A Unified Convergence Theory for Large Language Model Efficient Fine-tuning

Published: 10 Oct 2024, Last Modified: 07 Dec 2024NeurIPS 2024 WorkshopEveryoneRevisionsBibTeXCC BY 4.0
Keywords: Convergence, Fine-tuning, Low rank adaptation, Representation fine-tuning, Optimization
TL;DR: We establish the connection between LoRA and ReFT and then unify them into a meta-algorithm, dubbed MeFT, and analyze its convergence rate.

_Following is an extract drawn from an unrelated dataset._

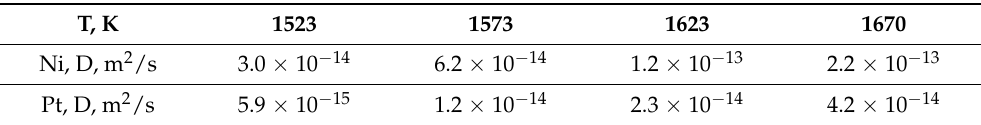
Table 1. Values of self-diffusion coefficients D for Ni and Pt in the coinciding temperature range 1523–1670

Abstract: Parameter efficient fine-tuning (PEFT) has gained considerable attention by manipulating model parameters, and low-rank adaptation (LoRA) is deemed the state-of-the-art technique in PEFT. Though LoRA has witnessed its great successes in numerous fields, there still exists a theoretical gap on how it enables convergence. More recently, representation fine-tuning (ReFT) was developed by turning the fine-tuning to hidden representations of a model that encode significant semantic information, seemingly yielding the better performance than LoRA. In this work, we first establish the connection between LoRA and ReFT and then unify them into a meta-algorithm, dubbed model efficient fine-tuning (MeFT). MeFT not only provably shows the best available convergence rate coinciding with that in existing algorithms, but also theoretically reveals the relationship between the low rank and the convergence error. Our analysis facilitates the theoretical understanding of how low-rank decomposition fine-tuning techniques drive LLMs and offers useful insights for more efficient future algorithm design.